What you should do: Through the line that contains "à domicile signifi", return the data below exactly, starting at its first line; leave the rest out.

Saved entries:

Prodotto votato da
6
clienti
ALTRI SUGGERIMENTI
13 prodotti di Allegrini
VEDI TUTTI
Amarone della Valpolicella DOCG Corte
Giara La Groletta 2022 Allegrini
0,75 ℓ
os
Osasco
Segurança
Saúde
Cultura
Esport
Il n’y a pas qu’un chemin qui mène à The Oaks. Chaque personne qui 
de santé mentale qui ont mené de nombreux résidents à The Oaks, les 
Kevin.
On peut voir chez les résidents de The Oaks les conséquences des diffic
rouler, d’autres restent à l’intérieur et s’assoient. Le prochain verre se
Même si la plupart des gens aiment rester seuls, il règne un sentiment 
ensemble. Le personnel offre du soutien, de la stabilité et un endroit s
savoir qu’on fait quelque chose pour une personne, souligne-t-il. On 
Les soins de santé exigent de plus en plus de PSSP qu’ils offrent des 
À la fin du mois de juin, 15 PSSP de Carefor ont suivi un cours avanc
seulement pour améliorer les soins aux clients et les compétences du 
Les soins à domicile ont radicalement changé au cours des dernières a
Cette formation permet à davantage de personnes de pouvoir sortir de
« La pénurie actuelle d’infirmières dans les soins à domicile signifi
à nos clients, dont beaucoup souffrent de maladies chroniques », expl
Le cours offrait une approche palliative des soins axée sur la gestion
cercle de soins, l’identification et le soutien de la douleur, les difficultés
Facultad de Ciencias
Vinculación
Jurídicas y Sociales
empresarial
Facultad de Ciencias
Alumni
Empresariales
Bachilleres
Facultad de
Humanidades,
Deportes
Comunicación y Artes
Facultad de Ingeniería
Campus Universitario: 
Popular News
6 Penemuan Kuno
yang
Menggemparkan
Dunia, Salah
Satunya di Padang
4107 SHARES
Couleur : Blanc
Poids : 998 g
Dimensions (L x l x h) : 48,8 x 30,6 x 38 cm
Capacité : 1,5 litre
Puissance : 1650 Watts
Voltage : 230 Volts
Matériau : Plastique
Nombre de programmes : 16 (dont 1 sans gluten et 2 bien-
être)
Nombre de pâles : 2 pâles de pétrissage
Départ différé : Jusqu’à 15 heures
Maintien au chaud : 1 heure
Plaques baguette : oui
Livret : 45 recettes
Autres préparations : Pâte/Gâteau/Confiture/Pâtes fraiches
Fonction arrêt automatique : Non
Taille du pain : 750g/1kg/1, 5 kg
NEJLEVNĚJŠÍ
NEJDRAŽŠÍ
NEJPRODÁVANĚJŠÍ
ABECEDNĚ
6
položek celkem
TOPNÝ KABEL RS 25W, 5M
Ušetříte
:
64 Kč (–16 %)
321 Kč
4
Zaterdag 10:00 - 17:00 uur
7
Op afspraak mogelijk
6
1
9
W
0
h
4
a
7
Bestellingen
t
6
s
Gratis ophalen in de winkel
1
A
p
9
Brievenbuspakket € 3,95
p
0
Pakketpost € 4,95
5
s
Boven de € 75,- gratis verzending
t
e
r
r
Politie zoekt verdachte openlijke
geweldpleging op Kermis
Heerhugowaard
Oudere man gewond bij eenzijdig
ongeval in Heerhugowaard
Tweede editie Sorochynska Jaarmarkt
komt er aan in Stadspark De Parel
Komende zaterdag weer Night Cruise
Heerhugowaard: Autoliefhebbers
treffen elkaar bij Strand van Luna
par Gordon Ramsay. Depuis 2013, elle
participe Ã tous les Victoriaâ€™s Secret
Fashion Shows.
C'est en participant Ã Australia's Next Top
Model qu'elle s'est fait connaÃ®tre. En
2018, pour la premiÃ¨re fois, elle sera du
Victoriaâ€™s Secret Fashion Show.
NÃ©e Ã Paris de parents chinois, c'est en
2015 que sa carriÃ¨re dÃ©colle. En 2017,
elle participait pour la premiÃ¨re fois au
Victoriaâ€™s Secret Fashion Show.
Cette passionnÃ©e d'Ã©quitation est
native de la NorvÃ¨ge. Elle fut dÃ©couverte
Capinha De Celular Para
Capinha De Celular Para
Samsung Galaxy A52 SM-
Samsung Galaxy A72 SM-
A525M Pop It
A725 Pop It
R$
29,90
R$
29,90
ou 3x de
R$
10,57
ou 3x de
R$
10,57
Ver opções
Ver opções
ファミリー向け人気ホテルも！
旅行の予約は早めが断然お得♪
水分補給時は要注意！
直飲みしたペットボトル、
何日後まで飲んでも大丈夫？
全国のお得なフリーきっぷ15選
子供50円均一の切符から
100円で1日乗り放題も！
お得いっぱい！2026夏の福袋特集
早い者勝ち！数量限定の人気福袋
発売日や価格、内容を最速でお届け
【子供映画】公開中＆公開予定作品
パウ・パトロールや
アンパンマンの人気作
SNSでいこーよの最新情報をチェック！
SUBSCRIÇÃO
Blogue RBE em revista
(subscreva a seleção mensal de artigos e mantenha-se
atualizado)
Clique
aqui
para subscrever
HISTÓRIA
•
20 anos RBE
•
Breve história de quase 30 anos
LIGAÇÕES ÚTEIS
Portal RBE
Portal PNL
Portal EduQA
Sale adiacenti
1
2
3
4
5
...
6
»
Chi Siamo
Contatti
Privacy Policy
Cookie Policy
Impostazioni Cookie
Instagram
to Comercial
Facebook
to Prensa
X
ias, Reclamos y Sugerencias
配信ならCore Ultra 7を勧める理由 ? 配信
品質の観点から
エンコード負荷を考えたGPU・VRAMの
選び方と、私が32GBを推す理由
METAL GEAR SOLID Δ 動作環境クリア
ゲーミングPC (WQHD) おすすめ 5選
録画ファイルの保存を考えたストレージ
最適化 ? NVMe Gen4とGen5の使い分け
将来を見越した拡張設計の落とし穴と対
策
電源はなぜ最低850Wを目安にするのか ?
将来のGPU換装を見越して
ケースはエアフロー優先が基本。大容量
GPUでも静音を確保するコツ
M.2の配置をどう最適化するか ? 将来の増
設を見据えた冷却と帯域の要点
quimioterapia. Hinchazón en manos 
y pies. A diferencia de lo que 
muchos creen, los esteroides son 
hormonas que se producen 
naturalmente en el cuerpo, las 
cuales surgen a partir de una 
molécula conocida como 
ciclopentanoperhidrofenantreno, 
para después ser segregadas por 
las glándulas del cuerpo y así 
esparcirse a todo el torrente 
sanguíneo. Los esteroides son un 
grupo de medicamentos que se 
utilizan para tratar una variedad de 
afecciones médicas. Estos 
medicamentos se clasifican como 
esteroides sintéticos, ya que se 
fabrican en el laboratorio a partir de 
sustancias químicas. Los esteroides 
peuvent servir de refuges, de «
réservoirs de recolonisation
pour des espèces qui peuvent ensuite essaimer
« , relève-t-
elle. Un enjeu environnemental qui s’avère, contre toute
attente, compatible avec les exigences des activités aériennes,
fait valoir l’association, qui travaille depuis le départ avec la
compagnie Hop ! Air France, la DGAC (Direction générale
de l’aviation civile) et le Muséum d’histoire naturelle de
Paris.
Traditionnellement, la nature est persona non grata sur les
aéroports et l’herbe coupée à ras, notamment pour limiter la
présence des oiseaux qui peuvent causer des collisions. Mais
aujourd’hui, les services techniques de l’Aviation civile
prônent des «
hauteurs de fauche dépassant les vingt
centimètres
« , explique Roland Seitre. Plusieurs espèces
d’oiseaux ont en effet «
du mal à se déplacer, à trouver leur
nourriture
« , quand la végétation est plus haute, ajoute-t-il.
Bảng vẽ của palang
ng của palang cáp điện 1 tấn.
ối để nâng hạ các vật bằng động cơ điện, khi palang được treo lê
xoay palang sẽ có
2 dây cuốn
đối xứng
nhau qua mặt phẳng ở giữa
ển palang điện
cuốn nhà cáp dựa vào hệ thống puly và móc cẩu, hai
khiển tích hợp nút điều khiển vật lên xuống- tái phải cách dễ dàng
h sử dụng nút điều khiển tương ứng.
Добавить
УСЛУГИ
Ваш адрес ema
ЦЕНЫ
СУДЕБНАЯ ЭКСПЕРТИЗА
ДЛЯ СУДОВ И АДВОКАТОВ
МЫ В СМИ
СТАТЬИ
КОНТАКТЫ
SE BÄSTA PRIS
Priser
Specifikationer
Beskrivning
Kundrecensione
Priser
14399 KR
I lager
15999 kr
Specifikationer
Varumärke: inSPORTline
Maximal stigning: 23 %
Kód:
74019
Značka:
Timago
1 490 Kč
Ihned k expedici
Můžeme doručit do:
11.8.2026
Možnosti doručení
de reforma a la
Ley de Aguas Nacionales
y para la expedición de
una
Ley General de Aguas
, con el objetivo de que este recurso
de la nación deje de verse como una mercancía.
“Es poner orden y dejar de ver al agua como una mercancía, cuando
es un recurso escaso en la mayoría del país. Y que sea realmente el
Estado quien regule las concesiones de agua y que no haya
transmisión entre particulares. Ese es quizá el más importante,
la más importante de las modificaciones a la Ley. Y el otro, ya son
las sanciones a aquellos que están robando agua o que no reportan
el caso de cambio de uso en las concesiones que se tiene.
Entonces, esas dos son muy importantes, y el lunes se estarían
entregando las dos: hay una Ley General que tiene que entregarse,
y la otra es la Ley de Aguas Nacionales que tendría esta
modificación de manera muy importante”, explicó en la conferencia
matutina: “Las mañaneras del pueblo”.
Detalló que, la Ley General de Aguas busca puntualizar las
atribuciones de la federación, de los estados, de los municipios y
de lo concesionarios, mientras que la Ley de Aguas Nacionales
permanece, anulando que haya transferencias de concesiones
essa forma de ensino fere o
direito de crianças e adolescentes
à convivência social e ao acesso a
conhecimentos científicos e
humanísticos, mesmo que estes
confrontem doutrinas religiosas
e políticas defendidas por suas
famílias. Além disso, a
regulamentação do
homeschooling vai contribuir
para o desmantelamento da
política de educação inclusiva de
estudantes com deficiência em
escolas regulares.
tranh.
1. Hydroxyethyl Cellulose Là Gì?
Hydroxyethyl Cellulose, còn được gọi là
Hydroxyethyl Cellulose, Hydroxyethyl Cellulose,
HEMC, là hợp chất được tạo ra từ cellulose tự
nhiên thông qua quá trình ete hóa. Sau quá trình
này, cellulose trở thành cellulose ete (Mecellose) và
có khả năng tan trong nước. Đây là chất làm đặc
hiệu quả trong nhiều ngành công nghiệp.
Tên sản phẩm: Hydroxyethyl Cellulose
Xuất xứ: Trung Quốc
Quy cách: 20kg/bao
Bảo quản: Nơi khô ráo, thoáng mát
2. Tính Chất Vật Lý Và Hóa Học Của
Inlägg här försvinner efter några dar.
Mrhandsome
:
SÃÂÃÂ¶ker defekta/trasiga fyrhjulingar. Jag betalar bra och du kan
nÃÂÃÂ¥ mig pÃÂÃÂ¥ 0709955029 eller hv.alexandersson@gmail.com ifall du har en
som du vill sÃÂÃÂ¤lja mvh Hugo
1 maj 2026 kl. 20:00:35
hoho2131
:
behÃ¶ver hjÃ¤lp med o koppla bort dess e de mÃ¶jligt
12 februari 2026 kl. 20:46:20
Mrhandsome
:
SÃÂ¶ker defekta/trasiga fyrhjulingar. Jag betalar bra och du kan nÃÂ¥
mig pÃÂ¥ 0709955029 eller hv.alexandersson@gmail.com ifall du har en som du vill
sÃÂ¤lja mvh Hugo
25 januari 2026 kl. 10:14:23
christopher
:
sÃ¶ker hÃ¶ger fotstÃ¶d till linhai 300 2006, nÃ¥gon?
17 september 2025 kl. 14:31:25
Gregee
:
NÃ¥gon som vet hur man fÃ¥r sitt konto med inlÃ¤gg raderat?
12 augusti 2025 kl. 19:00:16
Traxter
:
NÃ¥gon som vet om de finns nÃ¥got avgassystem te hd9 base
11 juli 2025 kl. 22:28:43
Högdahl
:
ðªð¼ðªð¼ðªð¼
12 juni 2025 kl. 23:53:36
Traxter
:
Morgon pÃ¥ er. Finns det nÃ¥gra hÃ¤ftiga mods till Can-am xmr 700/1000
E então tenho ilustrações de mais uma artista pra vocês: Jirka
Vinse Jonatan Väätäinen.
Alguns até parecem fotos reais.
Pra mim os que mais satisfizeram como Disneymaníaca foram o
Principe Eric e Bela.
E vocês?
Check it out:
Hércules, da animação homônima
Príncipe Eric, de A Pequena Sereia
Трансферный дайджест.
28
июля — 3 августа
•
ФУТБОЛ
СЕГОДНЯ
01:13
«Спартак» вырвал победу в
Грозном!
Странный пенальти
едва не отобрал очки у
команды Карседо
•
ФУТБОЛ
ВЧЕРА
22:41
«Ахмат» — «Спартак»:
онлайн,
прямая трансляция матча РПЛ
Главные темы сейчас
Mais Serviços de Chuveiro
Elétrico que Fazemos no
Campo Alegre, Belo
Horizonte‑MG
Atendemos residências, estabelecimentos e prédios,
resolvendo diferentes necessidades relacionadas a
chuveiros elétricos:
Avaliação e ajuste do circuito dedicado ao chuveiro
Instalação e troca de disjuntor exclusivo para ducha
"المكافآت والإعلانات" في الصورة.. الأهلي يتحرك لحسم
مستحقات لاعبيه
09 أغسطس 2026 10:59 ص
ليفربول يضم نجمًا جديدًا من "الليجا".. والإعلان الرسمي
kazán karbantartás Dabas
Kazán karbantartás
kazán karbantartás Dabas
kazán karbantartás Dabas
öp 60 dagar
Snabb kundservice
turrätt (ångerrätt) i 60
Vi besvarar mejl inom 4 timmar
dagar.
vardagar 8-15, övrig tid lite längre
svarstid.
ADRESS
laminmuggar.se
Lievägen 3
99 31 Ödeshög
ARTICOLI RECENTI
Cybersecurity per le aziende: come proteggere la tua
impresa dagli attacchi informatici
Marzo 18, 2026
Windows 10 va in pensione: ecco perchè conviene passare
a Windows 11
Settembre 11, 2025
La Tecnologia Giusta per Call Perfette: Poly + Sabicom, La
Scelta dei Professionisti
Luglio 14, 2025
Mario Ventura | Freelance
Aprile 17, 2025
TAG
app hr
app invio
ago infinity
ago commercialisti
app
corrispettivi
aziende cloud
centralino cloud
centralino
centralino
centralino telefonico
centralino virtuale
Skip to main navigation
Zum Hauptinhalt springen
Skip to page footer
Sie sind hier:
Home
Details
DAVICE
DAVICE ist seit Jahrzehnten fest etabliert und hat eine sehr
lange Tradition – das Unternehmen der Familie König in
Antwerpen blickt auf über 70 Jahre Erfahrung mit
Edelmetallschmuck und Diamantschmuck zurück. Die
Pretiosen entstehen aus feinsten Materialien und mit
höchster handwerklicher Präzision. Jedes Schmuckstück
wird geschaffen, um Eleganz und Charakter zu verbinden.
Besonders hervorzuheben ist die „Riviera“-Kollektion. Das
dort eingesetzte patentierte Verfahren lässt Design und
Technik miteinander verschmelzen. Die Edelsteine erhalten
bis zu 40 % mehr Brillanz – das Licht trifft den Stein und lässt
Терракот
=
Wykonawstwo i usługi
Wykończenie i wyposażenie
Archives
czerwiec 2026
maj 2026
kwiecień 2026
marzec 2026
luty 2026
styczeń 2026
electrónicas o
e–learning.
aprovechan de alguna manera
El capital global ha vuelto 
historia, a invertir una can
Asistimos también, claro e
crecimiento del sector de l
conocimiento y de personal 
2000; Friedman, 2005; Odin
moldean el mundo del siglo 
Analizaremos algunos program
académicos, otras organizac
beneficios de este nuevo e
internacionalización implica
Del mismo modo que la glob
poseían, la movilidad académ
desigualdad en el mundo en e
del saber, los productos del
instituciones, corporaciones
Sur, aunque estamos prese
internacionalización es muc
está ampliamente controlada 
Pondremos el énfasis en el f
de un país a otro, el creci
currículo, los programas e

Task answer:
Prodotto votato da
6
clienti
ALTRI SUGGERIMENTI
13 prodotti di Allegrini
VEDI TUTTI
Amarone della Valpolicella DOCG Corte
Giara La Groletta 2022 Allegrini
0,75 ℓ
os
Osasco
Segurança
Saúde
Cultura
Esport
Il n’y a pas qu’un chemin qui mène à The Oaks. Chaque personne qui 
de santé mentale qui ont mené de nombreux résidents à The Oaks, les 
Kevin.
On peut voir chez les résidents de The Oaks les conséquences des diffic
rouler, d’autres restent à l’intérieur et s’assoient. Le prochain verre se
Même si la plupart des gens aiment rester seuls, il règne un sentiment 
ensemble. Le personnel offre du soutien, de la stabilité et un endroit s
savoir qu’on fait quelque chose pour une personne, souligne-t-il. On 
Les soins de santé exigent de plus en plus de PSSP qu’ils offrent des 
À la fin du mois de juin, 15 PSSP de Carefor ont suivi un cours avanc
seulement pour améliorer les soins aux clients et les compétences du 
Les soins à domicile ont radicalement changé au cours des dernières a
Cette formation permet à davantage de personnes de pouvoir sortir de
« La pénurie actuelle d’infirmières dans les soins à domicile signifi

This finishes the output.